== Segment start ==

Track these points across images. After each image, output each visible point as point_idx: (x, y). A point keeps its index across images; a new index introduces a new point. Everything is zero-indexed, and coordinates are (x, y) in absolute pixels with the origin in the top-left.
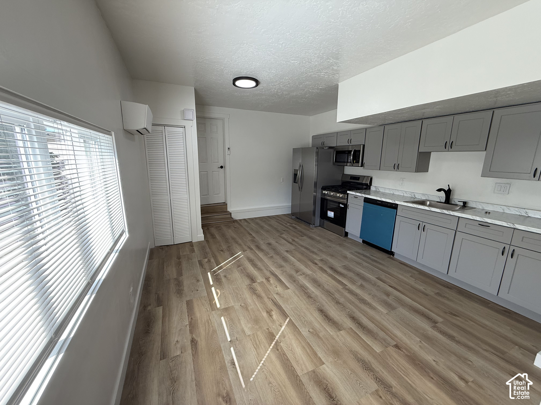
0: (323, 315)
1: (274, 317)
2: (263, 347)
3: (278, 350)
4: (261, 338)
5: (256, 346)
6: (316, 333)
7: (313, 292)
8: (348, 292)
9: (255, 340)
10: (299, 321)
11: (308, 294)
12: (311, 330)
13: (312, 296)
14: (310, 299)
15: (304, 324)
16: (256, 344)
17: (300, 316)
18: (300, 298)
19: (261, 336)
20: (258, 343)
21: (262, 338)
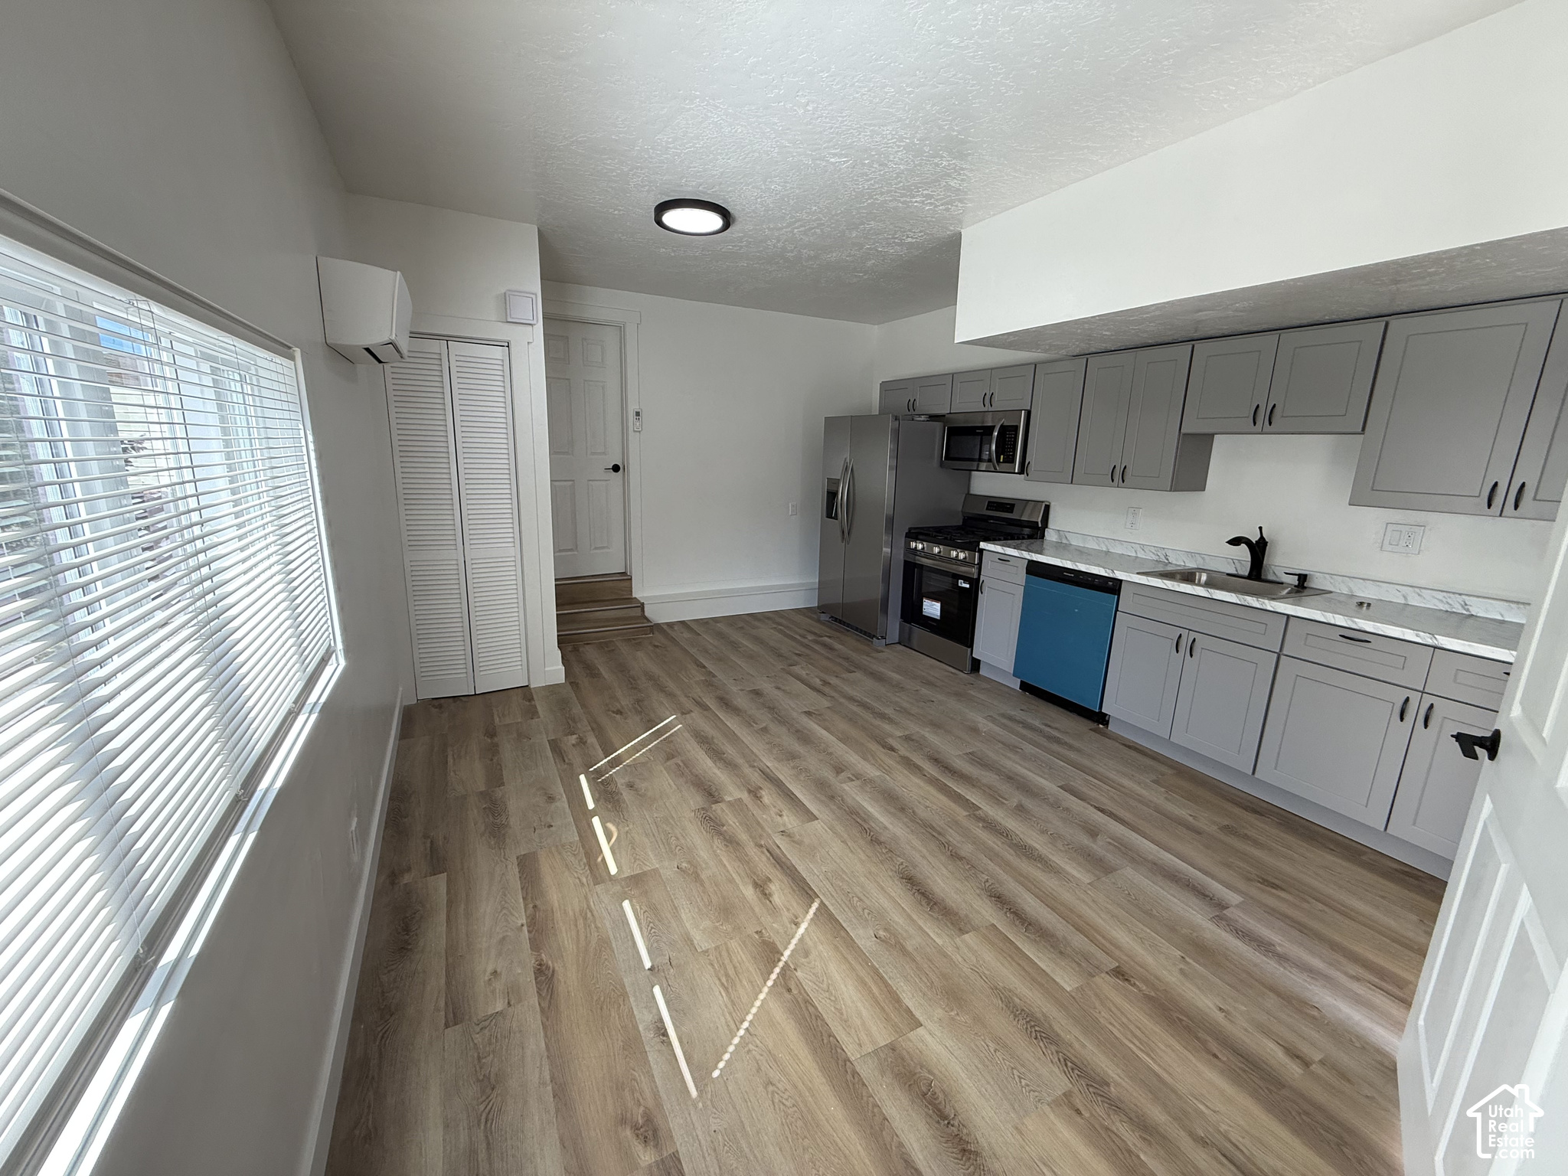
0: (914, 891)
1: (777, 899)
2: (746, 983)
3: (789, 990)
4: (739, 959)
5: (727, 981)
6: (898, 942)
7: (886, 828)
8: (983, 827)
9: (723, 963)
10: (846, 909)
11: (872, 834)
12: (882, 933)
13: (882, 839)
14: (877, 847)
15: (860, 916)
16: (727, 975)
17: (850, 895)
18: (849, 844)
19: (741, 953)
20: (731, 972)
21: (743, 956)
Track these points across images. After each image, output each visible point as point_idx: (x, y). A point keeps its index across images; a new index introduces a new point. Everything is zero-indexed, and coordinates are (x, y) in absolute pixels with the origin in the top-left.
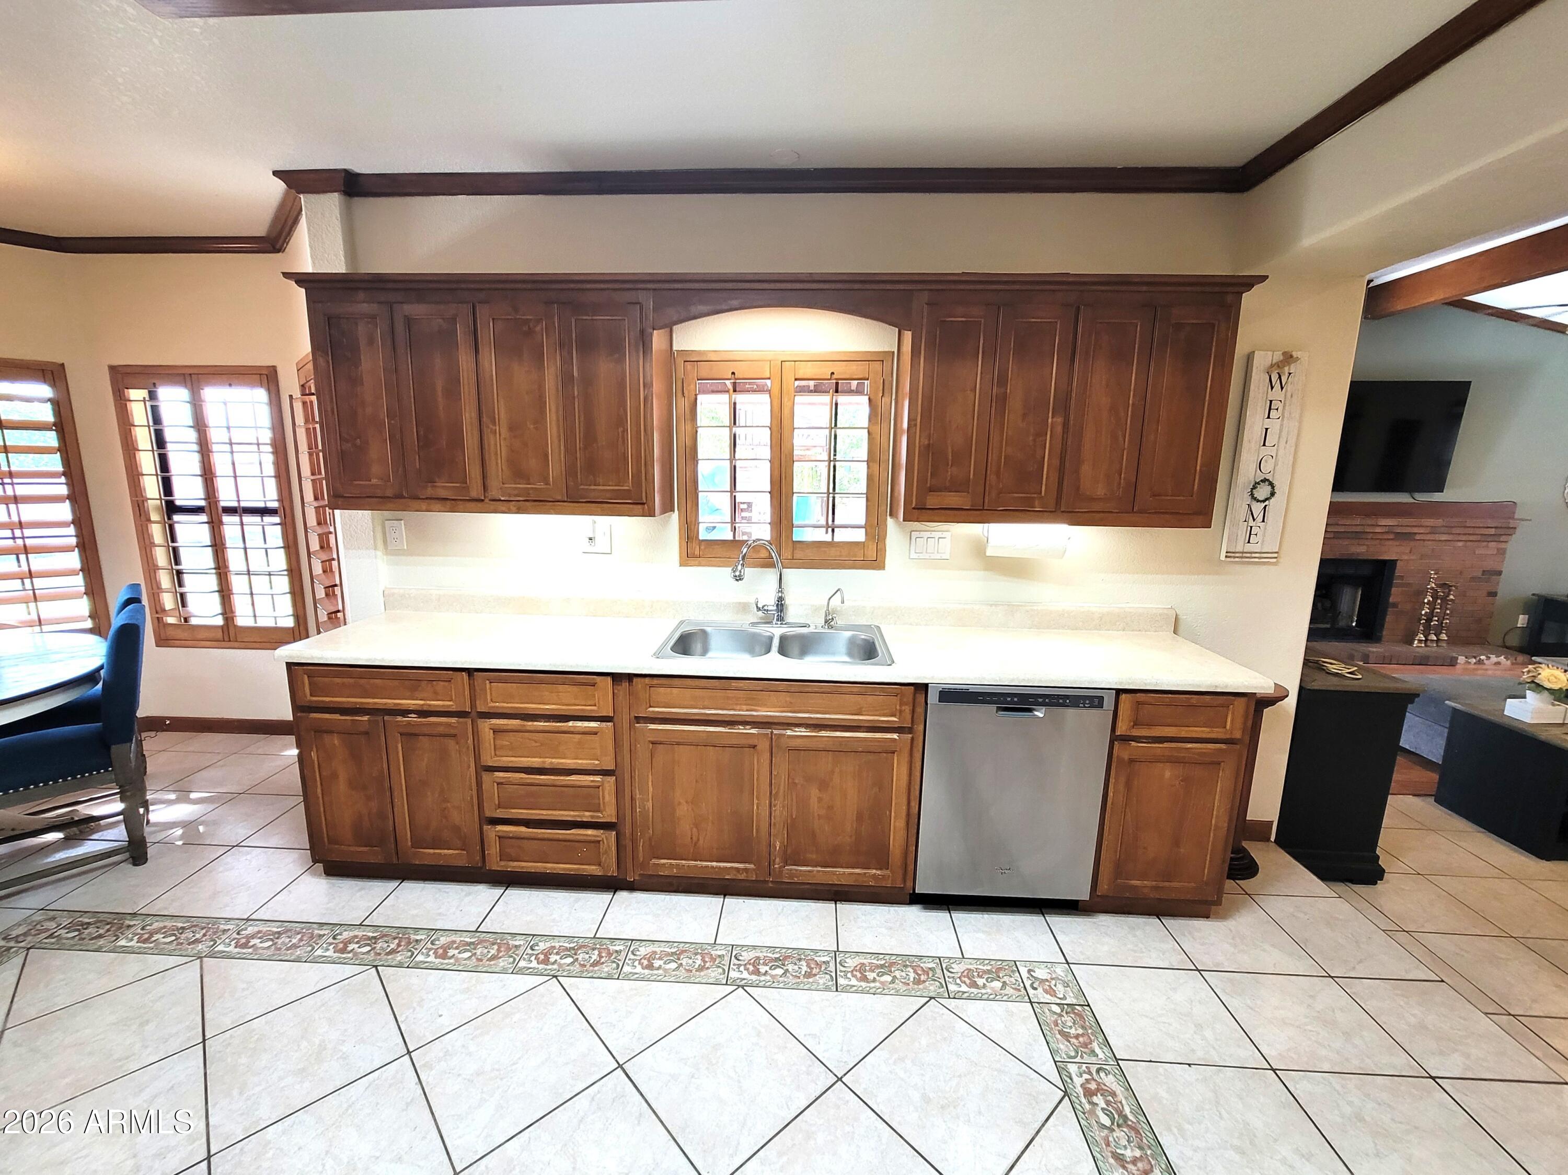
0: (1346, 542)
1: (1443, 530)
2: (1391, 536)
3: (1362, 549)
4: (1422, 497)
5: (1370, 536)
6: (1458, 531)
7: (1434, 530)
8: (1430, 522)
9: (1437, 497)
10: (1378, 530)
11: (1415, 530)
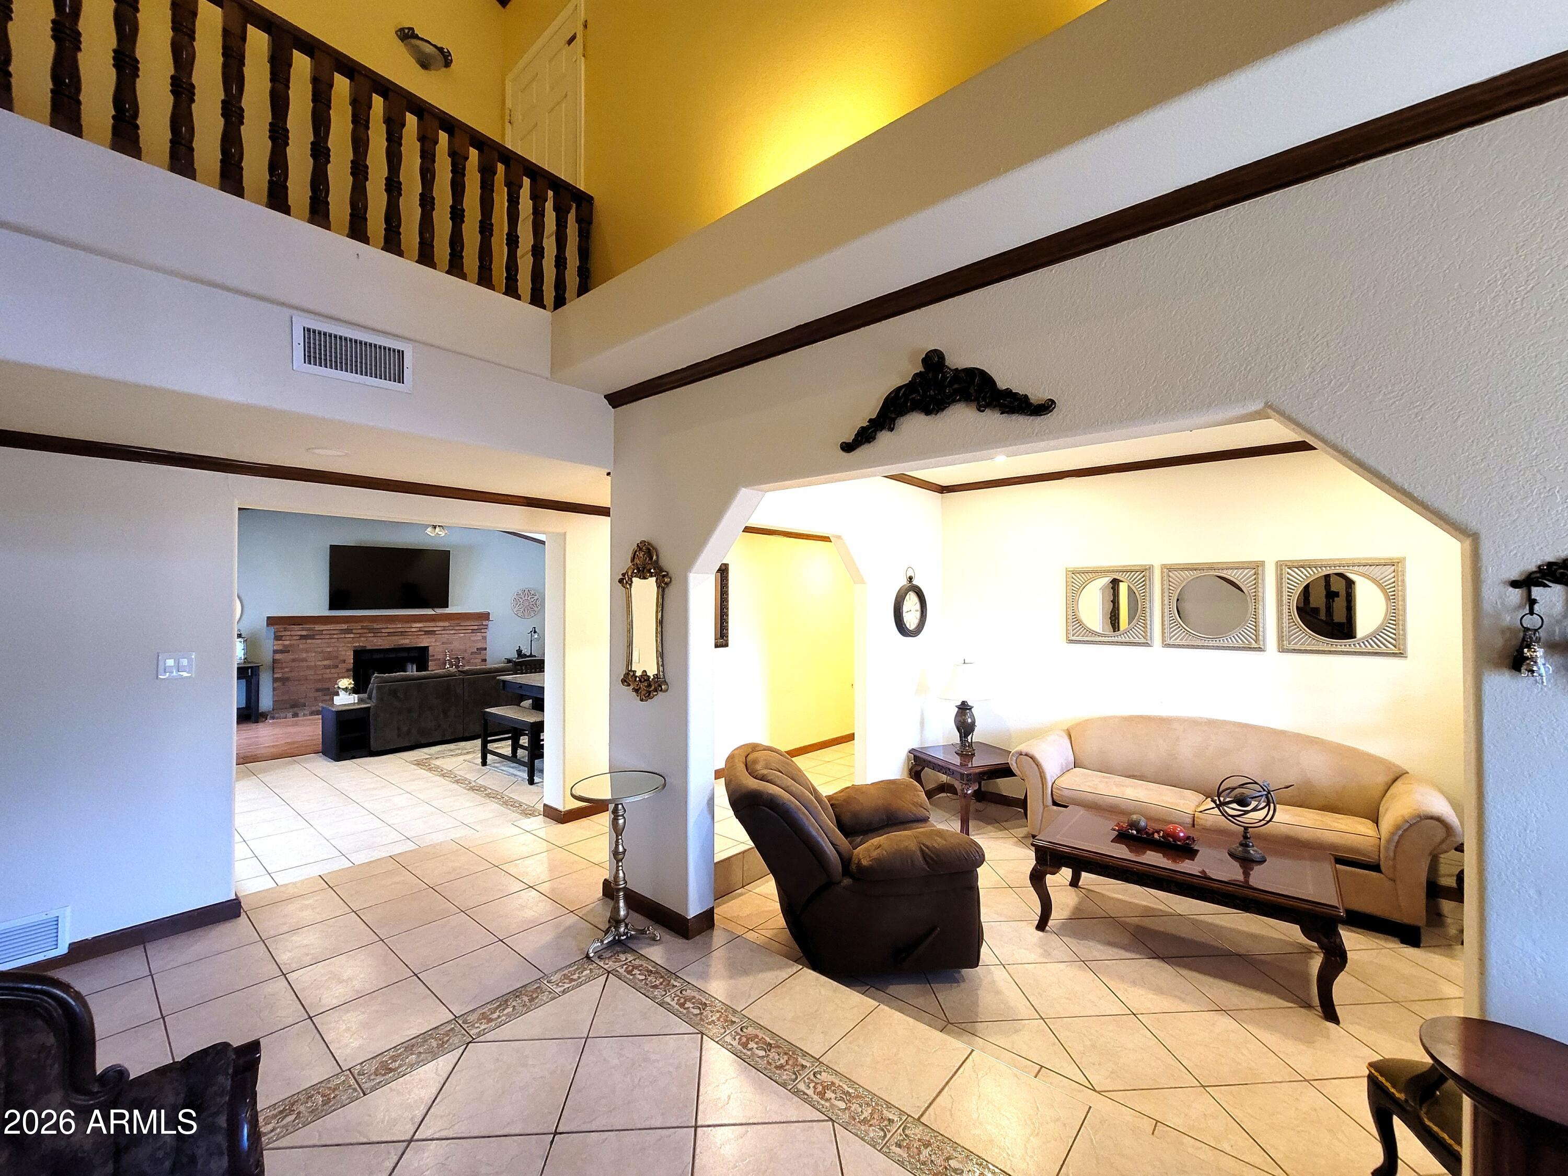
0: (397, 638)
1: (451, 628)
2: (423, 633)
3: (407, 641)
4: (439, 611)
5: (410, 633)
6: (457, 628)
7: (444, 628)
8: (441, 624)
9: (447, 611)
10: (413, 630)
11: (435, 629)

== Segment end ==

* Work order: Copy all the rows above word for word, but leave out the picture lines.

* Solution to the exercise:
Track these points across images. After each image, output each visible point as point_idx: (x, y). A point keeps its index across images; a new index introduces a new point. Everything is zero-indexed, and coordinates are (x, y) in absolute pixels with the origin in the top-left.
0: (323, 315)
1: (274, 317)
2: (263, 347)
3: (278, 350)
4: (261, 338)
5: (256, 346)
6: (316, 333)
7: (313, 292)
8: (348, 292)
9: (255, 340)
10: (299, 321)
11: (308, 294)
12: (311, 330)
13: (312, 296)
14: (310, 299)
15: (304, 324)
16: (256, 344)
17: (300, 316)
18: (300, 298)
19: (261, 336)
20: (258, 343)
21: (262, 338)
0: (914, 891)
1: (777, 899)
2: (746, 983)
3: (789, 990)
4: (739, 959)
5: (727, 981)
6: (898, 942)
7: (886, 828)
8: (983, 827)
9: (723, 963)
10: (846, 909)
11: (872, 834)
12: (882, 933)
13: (882, 839)
14: (877, 847)
15: (860, 916)
16: (727, 975)
17: (850, 895)
18: (849, 844)
19: (741, 953)
20: (731, 972)
21: (743, 956)
Track these points across images. After each image, output each visible point as point_idx: (x, y). A point keeps its index across images; a new index introduces a new point. Everything is zero-indexed, and coordinates are (x, y) in absolute pixels with the origin in the top-left.
0: (1346, 542)
1: (1443, 530)
2: (1391, 536)
3: (1362, 549)
4: (1422, 497)
5: (1370, 536)
6: (1458, 531)
7: (1434, 530)
8: (1430, 522)
9: (1437, 497)
10: (1378, 530)
11: (1415, 530)
0: (397, 638)
1: (451, 628)
2: (423, 633)
3: (407, 641)
4: (439, 611)
5: (410, 633)
6: (457, 628)
7: (444, 628)
8: (441, 624)
9: (447, 611)
10: (413, 630)
11: (435, 629)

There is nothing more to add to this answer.